▶ [What you have to do] In every item below, change each occurrence of "InvocationHandler" to "CallHandler" and reproduce the source text with nothing else altered. Leave the pictures out of the output.

▬▬▬

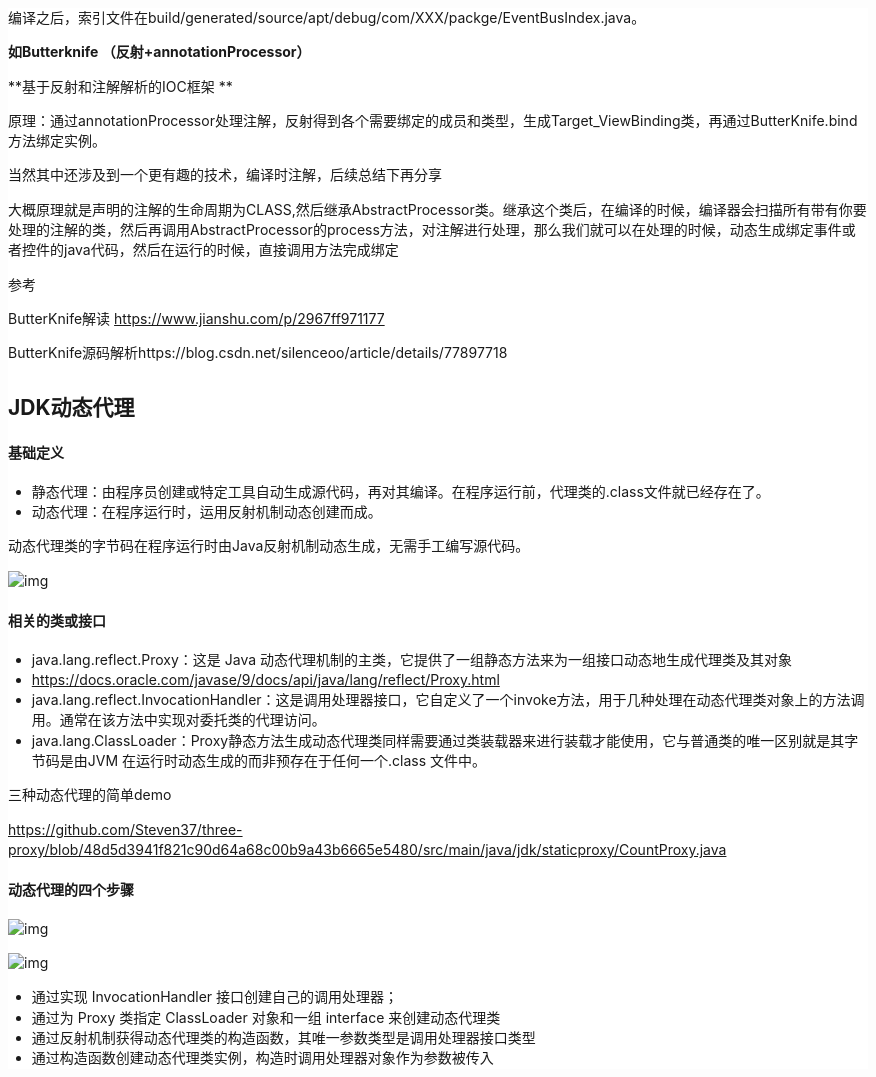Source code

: 编译之后，索引文件在build/generated/source/apt/debug/com/XXX/packge/EventBusIndex.java。

**如Butterknife （反射+annotationProcessor）**

**基于反射和注解解析的IOC框架
**

原理：通过annotationProcessor处理注解，反射得到各个需要绑定的成员和类型，生成Target_ViewBinding类，再通过ButterKnife.bind方法绑定实例。

当然其中还涉及到一个更有趣的技术，编译时注解，后续总结下再分享

大概原理就是声明的注解的生命周期为CLASS,然后继承AbstractProcessor类。继承这个类后，在编译的时候，编译器会扫描所有带有你要处理的注解的类，然后再调用AbstractProcessor的process方法，对注解进行处理，那么我们就可以在处理的时候，动态生成绑定事件或者控件的java代码，然后在运行的时候，直接调用方法完成绑定

参考

ButterKnife解读 https://www.jianshu.com/p/2967ff971177

ButterKnife源码解析https://blog.csdn.net/silenceoo/article/details/77897718

## JDK动态代理

#### 基础定义

- 静态代理：由程序员创建或特定工具自动生成源代码，再对其编译。在程序运行前，代理类的.class文件就已经存在了。
- 动态代理：在程序运行时，运用反射机制动态创建而成。

动态代理类的字节码在程序运行时由Java反射机制动态生成，无需手工编写源代码。

![img](https://upload-images.jianshu.io/upload_images/5714046-d1a5453c5876668d.png?imageMogr2/auto-orient/strip%7CimageView2/2/w/1240)

#### 相关的类或接口

- java.lang.reflect.Proxy：这是 Java 动态代理机制的主类，它提供了一组静态方法来为一组接口动态地生成代理类及其对象
- [https://](https://docs.oracle.com/javase/9/docs/api/java/lang/reflect/Proxy.html)[docs.oracle.com/javase/9/docs/api/java/lang/reflect/Proxy.html](https://docs.oracle.com/javase/9/docs/api/java/lang/reflect/Proxy.html)
- java.lang.reflect.InvocationHandler：这是调用处理器接口，它自定义了一个invoke方法，用于几种处理在动态代理类对象上的方法调用。通常在该方法中实现对委托类的代理访问。
- java.lang.ClassLoader：Proxy静态方法生成动态代理类同样需要通过类装载器来进行装载才能使用，它与普通类的唯一区别就是其字节码是由JVM 在运行时动态生成的而非预存在于任何一个.class 文件中。

三种动态代理的简单demo

https://github.com/Steven37/three-proxy/blob/48d5d3941f821c90d64a68c00b9a43b6665e5480/src/main/java/jdk/staticproxy/CountProxy.java

#### 动态代理的四个步骤

![img](https://upload-images.jianshu.io/upload_images/5714046-c03516e559b9f4a3.png?imageMogr2/auto-orient/strip%7CimageView2/2/w/1240)

![img](https://upload-images.jianshu.io/upload_images/5714046-4509cc6dd84574ef.png?imageMogr2/auto-orient/strip%7CimageView2/2/w/1240)

- 通过实现 InvocationHandler 接口创建自己的调用处理器；
- 通过为 Proxy 类指定 ClassLoader 对象和一组 interface 来创建动态代理类
- 通过反射机制获得动态代理类的构造函数，其唯一参数类型是调用处理器接口类型
- 通过构造函数创建动态代理类实例，构造时调用处理器对象作为参数被传入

▬▬▬

▶ [Written response]
Source code

: 编译之后，索引文件在build/generated/source/apt/debug/com/XXX/packge/EventBusIndex.java。

**如Butterknife （反射+annotationProcessor）**

**基于反射和注解解析的IOC框架
**

原理：通过annotationProcessor处理注解，反射得到各个需要绑定的成员和类型，生成Target_ViewBinding类，再通过ButterKnife.bind方法绑定实例。

当然其中还涉及到一个更有趣的技术，编译时注解，后续总结下再分享

大概原理就是声明的注解的生命周期为CLASS,然后继承AbstractProcessor类。继承这个类后，在编译的时候，编译器会扫描所有带有你要处理的注解的类，然后再调用AbstractProcessor的process方法，对注解进行处理，那么我们就可以在处理的时候，动态生成绑定事件或者控件的java代码，然后在运行的时候，直接调用方法完成绑定

参考

ButterKnife解读 https://www.jianshu.com/p/2967ff971177

ButterKnife源码解析https://blog.csdn.net/silenceoo/article/details/77897718

## JDK动态代理

#### 基础定义

- 静态代理：由程序员创建或特定工具自动生成源代码，再对其编译。在程序运行前，代理类的.class文件就已经存在了。
- 动态代理：在程序运行时，运用反射机制动态创建而成。

动态代理类的字节码在程序运行时由Java反射机制动态生成，无需手工编写源代码。

![img](https://upload-images.jianshu.io/upload_images/5714046-d1a5453c5876668d.png?imageMogr2/auto-orient/strip%7CimageView2/2/w/1240)

#### 相关的类或接口

- java.lang.reflect.Proxy：这是 Java 动态代理机制的主类，它提供了一组静态方法来为一组接口动态地生成代理类及其对象
- [https://](https://docs.oracle.com/javase/9/docs/api/java/lang/reflect/Proxy.html)[docs.oracle.com/javase/9/docs/api/java/lang/reflect/Proxy.html](https://docs.oracle.com/javase/9/docs/api/java/lang/reflect/Proxy.html)
- java.lang.reflect.CallHandler：这是调用处理器接口，它自定义了一个invoke方法，用于几种处理在动态代理类对象上的方法调用。通常在该方法中实现对委托类的代理访问。
- java.lang.ClassLoader：Proxy静态方法生成动态代理类同样需要通过类装载器来进行装载才能使用，它与普通类的唯一区别就是其字节码是由JVM 在运行时动态生成的而非预存在于任何一个.class 文件中。

三种动态代理的简单demo

https://github.com/Steven37/three-proxy/blob/48d5d3941f821c90d64a68c00b9a43b6665e5480/src/main/java/jdk/staticproxy/CountProxy.java

#### 动态代理的四个步骤

![img](https://upload-images.jianshu.io/upload_images/5714046-c03516e559b9f4a3.png?imageMogr2/auto-orient/strip%7CimageView2/2/w/1240)

![img](https://upload-images.jianshu.io/upload_images/5714046-4509cc6dd84574ef.png?imageMogr2/auto-orient/strip%7CimageView2/2/w/1240)

- 通过实现 CallHandler 接口创建自己的调用处理器；
- 通过为 Proxy 类指定 ClassLoader 对象和一组 interface 来创建动态代理类
- 通过反射机制获得动态代理类的构造函数，其唯一参数类型是调用处理器接口类型
- 通过构造函数创建动态代理类实例，构造时调用处理器对象作为参数被传入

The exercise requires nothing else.